Doesn’t seem much …… like only equal to the net worth of Slim Carlos.
If we’re being “invited” to see the US govt. as a public corporation, then the subtext is: no messy political process involving popular votes, legislatures, judicial review, etc..
Can anyone think of a word for that sort of arrangement?
Andrew, you’ve got the figure correct.
It is important to remember that number is the Australian savings.
I found on another blog, I wont link to because it’s horrid and about Barnaby Joyce, that 12 months ago it was around 120 Billion.
Remember though, we’re all currently using that money to pay down our debts so it is likely to shrink.
On top of that the government wishes to return to surplus so will be taking away some of that money too causing it to shrink even further unnecessarily.
@Senexx
Bloody hell we don’t have a lot of money.

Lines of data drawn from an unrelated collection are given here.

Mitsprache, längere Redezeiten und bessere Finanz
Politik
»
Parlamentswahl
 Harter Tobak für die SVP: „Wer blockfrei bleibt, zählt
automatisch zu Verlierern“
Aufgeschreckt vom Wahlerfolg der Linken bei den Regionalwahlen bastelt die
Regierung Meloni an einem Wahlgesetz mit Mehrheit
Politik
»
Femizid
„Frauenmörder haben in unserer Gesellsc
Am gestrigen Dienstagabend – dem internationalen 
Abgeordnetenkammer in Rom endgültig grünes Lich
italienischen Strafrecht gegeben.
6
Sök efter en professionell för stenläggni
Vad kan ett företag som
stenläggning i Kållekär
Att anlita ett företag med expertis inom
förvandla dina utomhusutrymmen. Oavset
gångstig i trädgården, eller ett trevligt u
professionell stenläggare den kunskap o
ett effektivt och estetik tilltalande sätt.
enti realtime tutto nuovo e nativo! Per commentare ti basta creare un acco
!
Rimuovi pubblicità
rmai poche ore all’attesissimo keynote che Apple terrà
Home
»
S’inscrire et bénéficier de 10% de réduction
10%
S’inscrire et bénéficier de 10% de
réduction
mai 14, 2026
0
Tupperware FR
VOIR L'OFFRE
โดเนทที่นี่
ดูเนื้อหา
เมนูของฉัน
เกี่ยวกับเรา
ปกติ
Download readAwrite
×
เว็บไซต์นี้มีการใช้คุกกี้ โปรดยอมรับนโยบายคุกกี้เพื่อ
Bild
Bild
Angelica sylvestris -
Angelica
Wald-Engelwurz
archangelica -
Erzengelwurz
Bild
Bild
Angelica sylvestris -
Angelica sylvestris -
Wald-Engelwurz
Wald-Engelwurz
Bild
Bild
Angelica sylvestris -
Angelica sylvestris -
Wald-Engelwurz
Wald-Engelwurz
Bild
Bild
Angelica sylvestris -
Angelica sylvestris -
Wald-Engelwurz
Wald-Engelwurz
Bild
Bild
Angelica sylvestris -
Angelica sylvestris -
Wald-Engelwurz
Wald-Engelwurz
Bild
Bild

Lost of that must belong to the 100 richest Australians. Packer and the like.
We do have a lot of debt on overpriced house though.
Without high terms of trade for commodities I can’t see the party here continuing for more than about 5 mins.
@Andrew
It works out about 7 grand each if we all had an equal share. So if you’re lucky enough to have that much (or more) in your savings account, I figure you’re doing all right.